Haiti first appeared on film through the often-uninformed gaze of hostile outsiders. Most damaging was the image created through American Cinema, as early as the 1932 WHITE ZOMBIE. Sensationalizing fictions and documentaries painted a picture of a troubled, savage island of total otherness – which served to justify the U.S. occupation between 1915 and 1934. Extending the claims for autonomy and self-determination made by the revolution, many Haitian filmmakers have corrected and replaced these false, exotifying stereotypes with their own forms of audiovisual narration and recollection. During the Duvalier dictatorships, this emancipatory, subversive and creative potential of Haitian Cinema was brutally stifled and censored. Although most could only work in exile, Haitian filmmakers both documented and have continued to revisit that period of contested memories.

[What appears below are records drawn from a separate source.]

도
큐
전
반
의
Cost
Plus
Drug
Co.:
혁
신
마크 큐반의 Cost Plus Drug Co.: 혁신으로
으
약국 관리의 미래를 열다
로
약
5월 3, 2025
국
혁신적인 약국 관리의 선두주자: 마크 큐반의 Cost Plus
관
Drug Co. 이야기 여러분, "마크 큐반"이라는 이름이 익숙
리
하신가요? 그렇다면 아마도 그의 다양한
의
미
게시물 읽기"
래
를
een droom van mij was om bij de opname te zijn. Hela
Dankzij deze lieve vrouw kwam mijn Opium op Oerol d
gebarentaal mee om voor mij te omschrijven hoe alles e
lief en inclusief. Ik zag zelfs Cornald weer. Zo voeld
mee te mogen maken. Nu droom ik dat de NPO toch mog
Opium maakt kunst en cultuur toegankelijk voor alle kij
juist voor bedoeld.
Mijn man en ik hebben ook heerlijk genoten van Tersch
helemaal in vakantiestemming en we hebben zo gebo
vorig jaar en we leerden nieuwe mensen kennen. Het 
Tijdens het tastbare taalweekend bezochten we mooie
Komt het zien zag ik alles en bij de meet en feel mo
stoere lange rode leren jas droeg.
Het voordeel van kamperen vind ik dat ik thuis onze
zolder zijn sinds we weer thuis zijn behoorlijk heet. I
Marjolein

This film series encompasses three broad categories of filmmakers: Haitians, diasporic or hyphenated Haitians, and non-Haitians. Maya Deren’s DIVINE HORSEMEN, Jac Avila & Vanyoska Gee’s KRIK? KRAK! TALES OF A NIGHTMARE, and a program of shorts made between 1938 and 2020 reveal both changes and continuities in how foreigners have interpreted the island and its citizens. Most of the programs here are by contemporary artists and filmmakers working inside and outside of Haiti, both collectively, in the case of the “The Living and the Dead Ensemble”, and individually, in the case of Haitian-Canadian Miryam Charles and Haitian-Americans Michèle Stephenson, Guetty Felin, and Michelange Quay. Across a wide range of styles, genres, shared histories, and scattered geographies, their works deal with questions of identity, migration, loss, belonging, and endurance. Likely the most recognized filmmaker in the series, Raoul Peck's crucial debut HAITIAN CORNER will screen alongside other works focused on Haiti. Finally, there are the pillars of early Haitian Cinema: Arnold Antonin, who has made crucial contributions with his extensive, militant, and predominantly non-fiction filmography; Rassoul Labuchin, a Marxist poet; and Jacques Arcelin. Their cumulative contributions have amounted to a monumental effort of imagination and political education in Haitian Cinema.